Writing doesn’t always look like writing. When you hear the word “writing,” what do you think of? A pen moving across paper, or maybe a clicking keyboard and a glowing screen? Do you think writing is the application of language to a page? If that’s what you think of, you’re half right… but you’re also really wrong.
Writing is not the production of words.
If you watch me write, you’d be forgiven for thinking I am a television detective trying to solve a murder. I’m often pacing and muttering, or putting my palm on the wall to lean while I stare at a scrap of paper, with a furrowed brow and a determined jawline. Right now, working on my vaudeville “The Horse’s Ass,” here’s my setup:
Paper on the wall.
Index cards on the table across the room.
Post-it notes on the bed by the door.
A computer through the doorway, in the kitchen, on the counter.

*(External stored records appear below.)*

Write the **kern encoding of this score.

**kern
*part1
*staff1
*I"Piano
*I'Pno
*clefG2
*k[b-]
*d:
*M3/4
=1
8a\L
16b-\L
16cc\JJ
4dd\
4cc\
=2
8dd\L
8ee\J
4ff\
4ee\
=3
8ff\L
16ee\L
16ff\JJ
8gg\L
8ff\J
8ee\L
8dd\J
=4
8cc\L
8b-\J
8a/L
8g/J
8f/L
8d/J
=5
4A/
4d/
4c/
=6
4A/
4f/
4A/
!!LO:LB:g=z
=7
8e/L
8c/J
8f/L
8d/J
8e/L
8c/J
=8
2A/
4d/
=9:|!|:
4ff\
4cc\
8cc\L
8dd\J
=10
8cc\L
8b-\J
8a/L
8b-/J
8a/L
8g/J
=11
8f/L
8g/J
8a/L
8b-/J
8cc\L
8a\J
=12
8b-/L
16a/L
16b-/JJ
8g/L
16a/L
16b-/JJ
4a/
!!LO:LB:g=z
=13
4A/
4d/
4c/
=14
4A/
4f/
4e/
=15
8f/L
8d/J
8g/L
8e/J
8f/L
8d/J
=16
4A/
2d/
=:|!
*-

The writing happens at all of these stations… but mostly, the writing happens when I’m walking from one place to another.
The wall has my scene by scene outline. (A kind of abstract storyboard of highlights, tracking where new ideas or themes are introduced and resolved. Each scene is a different page, color coded to help me remember that, for example, what I set up in scene 5 is meant to pay off in scene 10.)
The index cards have notes for specific lines of dialogue, turns of phrase I want to hear coming out of a character’s mouth. (A joke, the start of a monologue, a question one person needs to ask another when the gloves really come off.)
The post-its have notes for specific visual moments, images I want to see onstage. (A piggyback ride, a slap, a certain way two people might stand in identical poses but far apart from each other.)
When I’m sure where in the play these small moments happen, the post-its and index cards get tacked up on the outline, on the wall, and the play literally takes shape in front of me.
Hidden away in the kitchen, the computer holds the fully fleshed out scenes. (When a page on the wall is crammed with visual and dialogue scraps, I pull it down from the outline, and head for the computer to draft that scene word-by-word, in full. The computer is also where I revise, when a written scene needs to change because a new idea has made something in the current draft obsolete.)
The writing down happens where the index cards are, where the computer is, where the post-its are, but the writing… happens in between.
I never know what I’ll need to write down next, or where. You can’t predict what kind of idea you’ll have, and you can’t force a particular kind of idea to arrive; when an idea comes, your only power as a writer is to decide if, and how, to use it.
When an idea shows up, I decide on my feet where to take it, where to walk it to, where in the room and in the play it lands.
Does it solve a huge structural problem, does it demand to be taken directly to the wall? Does it illuminate a small moment with specificity, does it belong on a post-it? Does it call for the deletion of something that’s been typed up, am I heading to the computer to play Frankenstein with yesterday’s draft because this idea serves the same narrative function as what I already have but offers more dramatic whammy? I decide what to do with the idea before I pin it to a page, before I write it down. The writing of the play mostly happens in those moments of decision.
Writing is not the production of words.
Writing is the application of energy to time, which eventually produces words.